▸ **Trecho do documento**
• • •

Nem todas as ruas do Jardim Papai Noel têm calçadas ou são asfaltadas. Há poucos comércios no bairro, a maioria deles são pequenas vendas, quitandas e oficinas mecânicas. Quem quiser comer em um self-service precisa andar 2 km. O sinal de celular ou de internet não existe. Se o morador não tem wi-fi, precisa subir em um morro para fazer a ligação.

O bairro de 20 mil moradores fica em uma área de proteção ambiental. Até os anos 1980, a região era uma área preservada de Mata Atlântica. Começou a surgir na metade dos anos 1980, quando uma imobiliária chamada Lote Legal, de Santo Amaro, passou a vender terrenos de 300 m2 por lá. O loteamento se chamava “Papai Noel”, daí a origem do distrito. O único sinal de ligação com a cidade era a linha de trem – por ali passava uma ferrovia que ligava a Estação Júlio Prestes, no Centro da capital, até Santos. A linha foi desativada em 1976. O trajeto dos trilhos se transformou em um córrego. “Minha família foi a quinta a chegar; em geral, vinham para cá migrantes de Minas e do Nordeste que estavam começando a guardar um dinheiro”, conta Abismael Pereira, vendedor de caixotes de madeira e pai de Ellen e Eidy Anne.

“Nunca trabalhamos tanto na vida como na pandemia”, conta Ellen. Ela nasceu e mora no Jardim Papai Noel há 29 anos. “Essa associação nasceu para capacitar e emancipar pessoas, de forma que tenham chance de trabalhar e se sustentar. Mas quando a fome bate, é a doação a coisa mais necessária.” Às quintas, o governo estadual envia 448 litros de leite integral para a entidade distribuir. Eidy Anne, sua irmã, formou-se em secretariado executivo bilíngue, administração de empresas e transporte e distribuição. “Volto todos os finais de semana no Papai Noel para fazer trabalho voluntário”, conta.

• • •

▸ **Trechos de dados**
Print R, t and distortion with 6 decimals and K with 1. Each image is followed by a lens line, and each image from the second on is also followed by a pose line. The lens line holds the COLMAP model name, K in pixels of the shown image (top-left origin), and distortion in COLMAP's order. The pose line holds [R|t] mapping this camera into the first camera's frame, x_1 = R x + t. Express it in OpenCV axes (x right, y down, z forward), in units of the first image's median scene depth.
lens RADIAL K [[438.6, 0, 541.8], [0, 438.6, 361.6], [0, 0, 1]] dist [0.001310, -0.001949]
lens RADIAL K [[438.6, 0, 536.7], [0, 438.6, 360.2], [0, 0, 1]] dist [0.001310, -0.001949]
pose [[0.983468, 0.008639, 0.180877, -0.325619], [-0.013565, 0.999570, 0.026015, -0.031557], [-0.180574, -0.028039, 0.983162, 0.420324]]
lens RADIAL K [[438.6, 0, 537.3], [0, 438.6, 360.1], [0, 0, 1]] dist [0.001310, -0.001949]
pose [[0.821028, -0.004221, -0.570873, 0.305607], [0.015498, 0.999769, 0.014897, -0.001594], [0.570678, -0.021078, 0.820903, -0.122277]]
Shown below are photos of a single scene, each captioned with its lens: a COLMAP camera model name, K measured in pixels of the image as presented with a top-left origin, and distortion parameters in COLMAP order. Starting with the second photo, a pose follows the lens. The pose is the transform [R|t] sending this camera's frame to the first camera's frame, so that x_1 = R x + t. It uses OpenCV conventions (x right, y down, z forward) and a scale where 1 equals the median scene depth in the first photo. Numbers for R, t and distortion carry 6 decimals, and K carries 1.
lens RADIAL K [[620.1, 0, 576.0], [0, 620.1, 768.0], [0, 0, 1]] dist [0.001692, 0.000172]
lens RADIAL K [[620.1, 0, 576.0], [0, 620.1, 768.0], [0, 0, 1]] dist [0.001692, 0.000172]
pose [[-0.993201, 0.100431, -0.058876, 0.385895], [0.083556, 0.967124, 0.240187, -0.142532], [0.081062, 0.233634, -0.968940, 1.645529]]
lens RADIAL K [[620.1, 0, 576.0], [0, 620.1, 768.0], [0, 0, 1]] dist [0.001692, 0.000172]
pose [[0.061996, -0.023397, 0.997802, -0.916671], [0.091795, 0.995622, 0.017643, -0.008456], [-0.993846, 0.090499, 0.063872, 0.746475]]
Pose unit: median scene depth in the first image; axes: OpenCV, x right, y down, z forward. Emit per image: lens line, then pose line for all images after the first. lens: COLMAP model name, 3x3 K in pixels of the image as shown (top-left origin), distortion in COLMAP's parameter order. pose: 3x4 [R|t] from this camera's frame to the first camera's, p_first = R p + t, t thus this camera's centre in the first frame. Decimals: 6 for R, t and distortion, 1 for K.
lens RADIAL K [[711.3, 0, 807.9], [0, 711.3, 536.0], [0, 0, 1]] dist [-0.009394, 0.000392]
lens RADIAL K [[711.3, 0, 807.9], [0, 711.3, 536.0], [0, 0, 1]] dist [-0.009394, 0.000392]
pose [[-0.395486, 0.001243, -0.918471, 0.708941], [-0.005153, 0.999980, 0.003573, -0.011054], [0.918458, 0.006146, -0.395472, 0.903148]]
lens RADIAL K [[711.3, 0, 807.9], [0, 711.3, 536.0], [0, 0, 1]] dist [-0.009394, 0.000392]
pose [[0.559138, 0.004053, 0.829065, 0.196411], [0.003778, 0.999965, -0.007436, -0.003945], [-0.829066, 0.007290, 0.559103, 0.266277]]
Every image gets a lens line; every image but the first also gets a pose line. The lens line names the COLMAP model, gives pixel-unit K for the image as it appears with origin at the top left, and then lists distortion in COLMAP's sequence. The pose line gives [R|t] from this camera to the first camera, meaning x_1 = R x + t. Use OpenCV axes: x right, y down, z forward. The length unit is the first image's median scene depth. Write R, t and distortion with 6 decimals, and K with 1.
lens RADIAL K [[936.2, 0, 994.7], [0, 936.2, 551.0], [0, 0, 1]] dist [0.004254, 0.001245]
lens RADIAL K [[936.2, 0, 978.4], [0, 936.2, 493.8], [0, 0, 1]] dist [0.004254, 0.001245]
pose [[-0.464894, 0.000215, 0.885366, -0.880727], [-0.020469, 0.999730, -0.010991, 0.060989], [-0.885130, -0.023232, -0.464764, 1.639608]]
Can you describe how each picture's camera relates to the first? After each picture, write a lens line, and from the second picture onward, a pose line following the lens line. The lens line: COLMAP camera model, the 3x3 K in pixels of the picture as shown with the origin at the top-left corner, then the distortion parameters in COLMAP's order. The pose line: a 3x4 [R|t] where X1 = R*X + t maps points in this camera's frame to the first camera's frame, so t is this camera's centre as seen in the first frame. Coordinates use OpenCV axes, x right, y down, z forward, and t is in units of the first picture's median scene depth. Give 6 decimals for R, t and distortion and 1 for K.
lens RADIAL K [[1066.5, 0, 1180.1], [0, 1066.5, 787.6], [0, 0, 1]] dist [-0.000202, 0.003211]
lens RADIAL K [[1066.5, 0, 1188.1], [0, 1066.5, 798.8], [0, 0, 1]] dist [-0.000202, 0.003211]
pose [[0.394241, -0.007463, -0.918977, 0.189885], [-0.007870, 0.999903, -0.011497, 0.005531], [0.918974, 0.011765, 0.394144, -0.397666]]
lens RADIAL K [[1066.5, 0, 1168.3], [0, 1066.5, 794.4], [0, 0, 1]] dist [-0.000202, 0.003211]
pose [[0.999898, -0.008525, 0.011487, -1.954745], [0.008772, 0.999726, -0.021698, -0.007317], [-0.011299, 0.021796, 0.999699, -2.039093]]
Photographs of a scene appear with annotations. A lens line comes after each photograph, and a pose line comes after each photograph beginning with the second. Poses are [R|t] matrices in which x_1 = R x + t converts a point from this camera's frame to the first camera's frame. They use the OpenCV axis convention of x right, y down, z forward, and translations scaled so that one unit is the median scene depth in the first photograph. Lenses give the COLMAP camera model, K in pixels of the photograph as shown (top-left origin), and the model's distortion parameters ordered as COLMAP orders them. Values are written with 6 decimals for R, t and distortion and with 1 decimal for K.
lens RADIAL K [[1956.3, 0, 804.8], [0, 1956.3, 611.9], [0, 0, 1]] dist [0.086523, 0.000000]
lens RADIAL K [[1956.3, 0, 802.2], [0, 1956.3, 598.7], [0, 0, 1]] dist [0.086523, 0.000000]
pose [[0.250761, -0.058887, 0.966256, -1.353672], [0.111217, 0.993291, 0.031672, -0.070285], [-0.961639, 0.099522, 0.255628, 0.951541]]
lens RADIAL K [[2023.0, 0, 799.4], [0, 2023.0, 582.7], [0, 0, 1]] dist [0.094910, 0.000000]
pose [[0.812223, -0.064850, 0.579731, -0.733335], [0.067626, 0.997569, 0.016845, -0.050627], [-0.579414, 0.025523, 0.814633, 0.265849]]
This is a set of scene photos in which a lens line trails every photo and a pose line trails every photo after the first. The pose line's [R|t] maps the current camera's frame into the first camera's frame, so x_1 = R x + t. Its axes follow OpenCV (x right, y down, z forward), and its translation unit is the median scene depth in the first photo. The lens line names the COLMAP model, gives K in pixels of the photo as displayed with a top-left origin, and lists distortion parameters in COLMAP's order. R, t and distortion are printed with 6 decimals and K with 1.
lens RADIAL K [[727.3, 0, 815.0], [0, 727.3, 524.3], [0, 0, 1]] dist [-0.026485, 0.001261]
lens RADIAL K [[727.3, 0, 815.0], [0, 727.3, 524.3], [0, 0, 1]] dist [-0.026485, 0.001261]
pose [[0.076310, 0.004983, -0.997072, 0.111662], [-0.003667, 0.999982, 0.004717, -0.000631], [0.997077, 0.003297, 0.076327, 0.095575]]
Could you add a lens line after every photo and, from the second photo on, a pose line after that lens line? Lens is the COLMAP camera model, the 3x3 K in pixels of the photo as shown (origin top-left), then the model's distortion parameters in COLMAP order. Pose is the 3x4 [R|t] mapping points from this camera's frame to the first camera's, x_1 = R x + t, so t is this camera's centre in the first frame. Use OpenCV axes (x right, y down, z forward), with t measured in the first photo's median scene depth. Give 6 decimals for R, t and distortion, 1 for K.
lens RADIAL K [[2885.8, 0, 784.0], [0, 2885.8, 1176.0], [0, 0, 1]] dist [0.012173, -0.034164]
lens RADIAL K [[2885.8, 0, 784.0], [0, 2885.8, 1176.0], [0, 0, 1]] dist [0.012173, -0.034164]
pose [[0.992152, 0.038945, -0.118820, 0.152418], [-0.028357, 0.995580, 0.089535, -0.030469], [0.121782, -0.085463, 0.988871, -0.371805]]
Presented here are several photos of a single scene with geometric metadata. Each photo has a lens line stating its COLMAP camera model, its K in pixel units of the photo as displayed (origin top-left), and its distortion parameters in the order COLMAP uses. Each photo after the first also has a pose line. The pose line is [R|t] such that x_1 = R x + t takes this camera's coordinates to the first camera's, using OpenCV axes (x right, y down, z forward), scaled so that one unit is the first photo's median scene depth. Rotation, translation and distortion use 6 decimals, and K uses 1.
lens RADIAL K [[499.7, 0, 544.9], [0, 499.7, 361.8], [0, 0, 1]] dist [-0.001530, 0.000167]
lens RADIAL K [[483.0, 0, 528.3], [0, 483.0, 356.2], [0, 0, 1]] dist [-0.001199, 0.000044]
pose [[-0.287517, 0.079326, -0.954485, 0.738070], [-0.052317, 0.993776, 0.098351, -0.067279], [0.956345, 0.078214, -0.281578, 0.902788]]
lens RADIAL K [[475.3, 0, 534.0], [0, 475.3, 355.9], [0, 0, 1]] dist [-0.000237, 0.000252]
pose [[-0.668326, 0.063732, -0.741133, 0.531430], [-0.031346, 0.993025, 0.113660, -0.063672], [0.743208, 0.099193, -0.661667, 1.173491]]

• • •

▸ **Perguntas**
1. Indique se cada afirmação a seguir concorda com o texto sobre o Jardim Papai Noel. Responda sim ou não e cite, literalmente, as palavras do texto que decidem cada caso: (a) a linha de trem que passava pela região foi desativada em 1976; (b) os terrenos vendidos pela imobiliária Lote Legal tinham 500 m2; (c) o governo estadual envia leite para a entidade distribuir às segundas-feiras.
2. Resuma o texto sobre o Jardim Papai Noel em três frases.
3. Dê continuidade ao texto sobre o Jardim Papai Noel a partir do ponto em que ele termina.

▸ **Respostas das tarefas**
1.
(a) Sim: "A linha foi desativada em 1976."
(b) Não: "passou a vender terrenos de 300 m2 por lá"
(c) Não: "Às quintas, o governo estadual envia 448 litros de leite integral para a entidade distribuir."

2. O Jardim Papai Noel, bairro de 20 mil moradores em uma área de proteção ambiental, tem ruas sem calçada ou sem asfalto, pouco comércio e nenhum sinal de celular ou de internet. O bairro começou a surgir na metade dos anos 1980, quando a imobiliária Lote Legal passou a vender terrenos no loteamento "Papai Noel", numa região que até então era uma área preservada de Mata Atlântica. Ellen, que nasceu e mora no bairro há 29 anos, conta que a associação nasceu para capacitar e emancipar pessoas, mas que, quando a fome bate, a doação é o mais necessário, e às quintas o governo estadual envia leite para a entidade distribuir.

3.
A Associação Unidos Comunitária Jardim Papai Noel se mantém com doações e venda de roupas e sapatos – Foto: João Batista Jr.

 

“Na cidade de São Paulo, 70% dos empregos se concentram no Centro expandido e na Zona Oeste, que juntos formam uma ilha onde moram apenas 20% dos paulistanos. Os outros 80% da população são jogados nas zonas Leste, Norte e Sul, sendo esta última a que mais cresce e onde fica Parelheiros. Esse crescimento se dá, muitas vezes, em áreas de preservação ambiental”, explica o jornalista Raul Juste Lores, especializado em urbanismo e arquitetura e autor do livro São Paulo nas Alturas. A atual população de São Paulo é de 12,4 milhões de habitantes, segundo o IBGE. “O desemprego tem muito a ver com fome, até por uma questão de distribuição. Servir alimentos em uma área tão espalhada, distante e sem infraestrutura como Parelheiros faz com que entregar insumos por lá seja mais difícil e custoso.”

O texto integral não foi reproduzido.